What the exercise asks – Go over the data and keep only the lines that include "writing".

[Entries taken from a collection]
>>>>>
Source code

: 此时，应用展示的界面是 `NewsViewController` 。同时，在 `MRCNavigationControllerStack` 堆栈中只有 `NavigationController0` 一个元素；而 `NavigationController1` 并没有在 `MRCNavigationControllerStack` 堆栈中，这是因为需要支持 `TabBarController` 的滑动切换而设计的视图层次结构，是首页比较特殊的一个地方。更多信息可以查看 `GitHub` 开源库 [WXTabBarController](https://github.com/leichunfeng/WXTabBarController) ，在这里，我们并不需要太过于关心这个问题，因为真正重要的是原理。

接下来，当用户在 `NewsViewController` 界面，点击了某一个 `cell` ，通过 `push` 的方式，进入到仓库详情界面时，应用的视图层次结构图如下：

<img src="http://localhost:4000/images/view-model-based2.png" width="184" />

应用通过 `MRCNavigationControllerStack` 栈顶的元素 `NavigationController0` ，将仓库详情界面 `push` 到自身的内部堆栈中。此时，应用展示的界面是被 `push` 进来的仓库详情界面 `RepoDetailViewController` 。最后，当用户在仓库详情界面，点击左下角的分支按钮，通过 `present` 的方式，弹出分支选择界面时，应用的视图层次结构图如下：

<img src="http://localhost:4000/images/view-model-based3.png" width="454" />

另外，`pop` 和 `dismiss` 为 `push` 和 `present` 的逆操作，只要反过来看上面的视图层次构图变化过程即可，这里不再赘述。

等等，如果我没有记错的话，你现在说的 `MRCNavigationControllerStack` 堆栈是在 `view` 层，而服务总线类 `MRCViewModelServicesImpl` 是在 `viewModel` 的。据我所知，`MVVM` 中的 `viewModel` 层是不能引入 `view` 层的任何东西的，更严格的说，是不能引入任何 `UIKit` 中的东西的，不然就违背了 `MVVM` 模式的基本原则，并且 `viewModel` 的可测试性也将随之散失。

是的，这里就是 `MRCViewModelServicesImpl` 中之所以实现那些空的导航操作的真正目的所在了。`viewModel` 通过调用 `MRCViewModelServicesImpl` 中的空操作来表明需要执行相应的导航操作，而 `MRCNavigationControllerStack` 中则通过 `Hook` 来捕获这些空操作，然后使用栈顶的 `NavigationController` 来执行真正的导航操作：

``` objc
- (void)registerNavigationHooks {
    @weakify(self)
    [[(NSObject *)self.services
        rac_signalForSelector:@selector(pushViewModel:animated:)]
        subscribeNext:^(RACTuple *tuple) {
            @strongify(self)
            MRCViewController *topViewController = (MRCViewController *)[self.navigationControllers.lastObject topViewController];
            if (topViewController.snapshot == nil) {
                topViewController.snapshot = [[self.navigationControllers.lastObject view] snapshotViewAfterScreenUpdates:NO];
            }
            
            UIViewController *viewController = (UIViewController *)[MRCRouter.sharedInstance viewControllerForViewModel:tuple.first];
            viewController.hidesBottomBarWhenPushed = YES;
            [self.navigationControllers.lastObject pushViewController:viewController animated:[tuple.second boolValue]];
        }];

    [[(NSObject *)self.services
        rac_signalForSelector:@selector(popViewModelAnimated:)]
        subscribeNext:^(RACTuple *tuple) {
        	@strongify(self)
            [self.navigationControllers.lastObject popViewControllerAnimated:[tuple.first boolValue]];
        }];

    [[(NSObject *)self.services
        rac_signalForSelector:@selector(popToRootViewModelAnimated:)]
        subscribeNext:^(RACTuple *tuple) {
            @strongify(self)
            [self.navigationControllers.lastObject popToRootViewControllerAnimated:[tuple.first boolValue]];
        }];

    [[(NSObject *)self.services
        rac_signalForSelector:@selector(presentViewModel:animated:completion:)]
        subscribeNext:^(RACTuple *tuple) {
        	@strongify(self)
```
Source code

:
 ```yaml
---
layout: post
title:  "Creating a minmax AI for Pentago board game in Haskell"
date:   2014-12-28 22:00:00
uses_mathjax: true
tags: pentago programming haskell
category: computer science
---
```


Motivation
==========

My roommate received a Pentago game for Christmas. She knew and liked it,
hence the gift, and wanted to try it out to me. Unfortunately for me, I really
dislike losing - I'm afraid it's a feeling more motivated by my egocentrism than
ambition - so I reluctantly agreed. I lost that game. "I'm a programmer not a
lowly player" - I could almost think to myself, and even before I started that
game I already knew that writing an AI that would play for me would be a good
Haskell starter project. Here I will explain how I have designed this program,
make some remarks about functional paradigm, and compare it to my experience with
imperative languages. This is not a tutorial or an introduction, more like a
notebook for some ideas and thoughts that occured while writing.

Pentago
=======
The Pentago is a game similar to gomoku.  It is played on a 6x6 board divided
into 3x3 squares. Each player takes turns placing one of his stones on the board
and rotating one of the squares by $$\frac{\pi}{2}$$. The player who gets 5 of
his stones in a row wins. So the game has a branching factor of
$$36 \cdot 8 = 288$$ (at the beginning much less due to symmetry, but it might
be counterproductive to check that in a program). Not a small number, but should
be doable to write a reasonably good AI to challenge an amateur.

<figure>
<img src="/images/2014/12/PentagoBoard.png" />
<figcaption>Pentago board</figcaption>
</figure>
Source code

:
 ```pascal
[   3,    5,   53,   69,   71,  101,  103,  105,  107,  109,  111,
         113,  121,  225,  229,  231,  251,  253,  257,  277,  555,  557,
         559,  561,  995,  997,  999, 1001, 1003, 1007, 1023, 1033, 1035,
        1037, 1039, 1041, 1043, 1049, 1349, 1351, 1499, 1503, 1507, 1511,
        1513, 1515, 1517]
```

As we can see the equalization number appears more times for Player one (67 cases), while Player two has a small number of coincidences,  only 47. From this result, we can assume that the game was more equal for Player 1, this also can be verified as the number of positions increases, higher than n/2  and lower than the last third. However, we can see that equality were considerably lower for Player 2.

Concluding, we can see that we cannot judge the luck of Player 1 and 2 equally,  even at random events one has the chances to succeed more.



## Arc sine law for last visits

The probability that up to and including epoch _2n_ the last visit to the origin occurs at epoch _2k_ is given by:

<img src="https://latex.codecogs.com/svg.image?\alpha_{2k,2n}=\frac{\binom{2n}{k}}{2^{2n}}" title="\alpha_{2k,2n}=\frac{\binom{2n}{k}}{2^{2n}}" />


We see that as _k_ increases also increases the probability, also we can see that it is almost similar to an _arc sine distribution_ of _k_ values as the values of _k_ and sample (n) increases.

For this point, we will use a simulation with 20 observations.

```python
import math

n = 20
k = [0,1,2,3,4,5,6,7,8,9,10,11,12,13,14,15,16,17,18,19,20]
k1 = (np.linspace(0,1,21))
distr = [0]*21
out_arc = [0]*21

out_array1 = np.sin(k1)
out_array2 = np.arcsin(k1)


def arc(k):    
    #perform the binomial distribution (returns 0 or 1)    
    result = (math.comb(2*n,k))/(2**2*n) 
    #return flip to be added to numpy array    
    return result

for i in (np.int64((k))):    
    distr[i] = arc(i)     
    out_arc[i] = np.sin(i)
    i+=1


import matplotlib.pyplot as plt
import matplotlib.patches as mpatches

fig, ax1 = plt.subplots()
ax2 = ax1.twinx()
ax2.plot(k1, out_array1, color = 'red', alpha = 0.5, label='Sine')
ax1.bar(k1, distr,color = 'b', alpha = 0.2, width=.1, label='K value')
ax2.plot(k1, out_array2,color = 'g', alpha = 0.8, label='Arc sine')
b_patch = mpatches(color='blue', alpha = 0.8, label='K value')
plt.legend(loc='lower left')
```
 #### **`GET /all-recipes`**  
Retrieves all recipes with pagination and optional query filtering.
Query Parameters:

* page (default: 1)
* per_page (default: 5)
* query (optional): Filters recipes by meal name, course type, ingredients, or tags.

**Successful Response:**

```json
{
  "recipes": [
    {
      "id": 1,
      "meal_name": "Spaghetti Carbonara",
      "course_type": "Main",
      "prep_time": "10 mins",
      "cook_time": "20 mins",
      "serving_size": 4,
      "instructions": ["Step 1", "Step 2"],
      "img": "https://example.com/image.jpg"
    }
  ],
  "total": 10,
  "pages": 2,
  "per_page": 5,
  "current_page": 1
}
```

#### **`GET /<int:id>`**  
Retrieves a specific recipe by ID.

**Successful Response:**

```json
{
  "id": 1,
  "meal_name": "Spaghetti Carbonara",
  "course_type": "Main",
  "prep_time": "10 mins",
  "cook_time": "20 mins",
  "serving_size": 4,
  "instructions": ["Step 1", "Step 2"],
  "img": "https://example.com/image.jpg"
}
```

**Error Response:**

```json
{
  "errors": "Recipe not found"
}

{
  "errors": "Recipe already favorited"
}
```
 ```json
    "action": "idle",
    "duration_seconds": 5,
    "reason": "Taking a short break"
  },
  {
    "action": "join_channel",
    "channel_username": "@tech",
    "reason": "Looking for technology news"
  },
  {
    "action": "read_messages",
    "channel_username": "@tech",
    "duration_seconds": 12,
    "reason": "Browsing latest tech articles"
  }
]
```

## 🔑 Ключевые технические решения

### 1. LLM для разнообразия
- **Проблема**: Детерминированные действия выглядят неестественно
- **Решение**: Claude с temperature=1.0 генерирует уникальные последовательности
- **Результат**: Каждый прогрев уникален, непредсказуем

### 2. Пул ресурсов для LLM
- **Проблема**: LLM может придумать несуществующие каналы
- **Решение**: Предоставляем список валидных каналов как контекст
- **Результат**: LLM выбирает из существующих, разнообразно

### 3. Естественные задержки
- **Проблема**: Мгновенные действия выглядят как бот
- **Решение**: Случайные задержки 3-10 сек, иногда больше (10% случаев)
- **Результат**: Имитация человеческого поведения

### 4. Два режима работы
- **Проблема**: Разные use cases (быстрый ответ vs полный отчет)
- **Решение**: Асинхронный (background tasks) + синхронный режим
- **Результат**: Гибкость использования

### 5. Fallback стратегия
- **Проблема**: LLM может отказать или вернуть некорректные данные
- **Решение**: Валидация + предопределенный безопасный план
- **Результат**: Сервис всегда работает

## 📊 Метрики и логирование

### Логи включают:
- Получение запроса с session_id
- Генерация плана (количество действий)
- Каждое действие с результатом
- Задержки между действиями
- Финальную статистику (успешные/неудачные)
<<<<<
Task result –
game I already knew that writing an AI that would play for me would be a good
notebook for some ideas and thoughts that occured while writing.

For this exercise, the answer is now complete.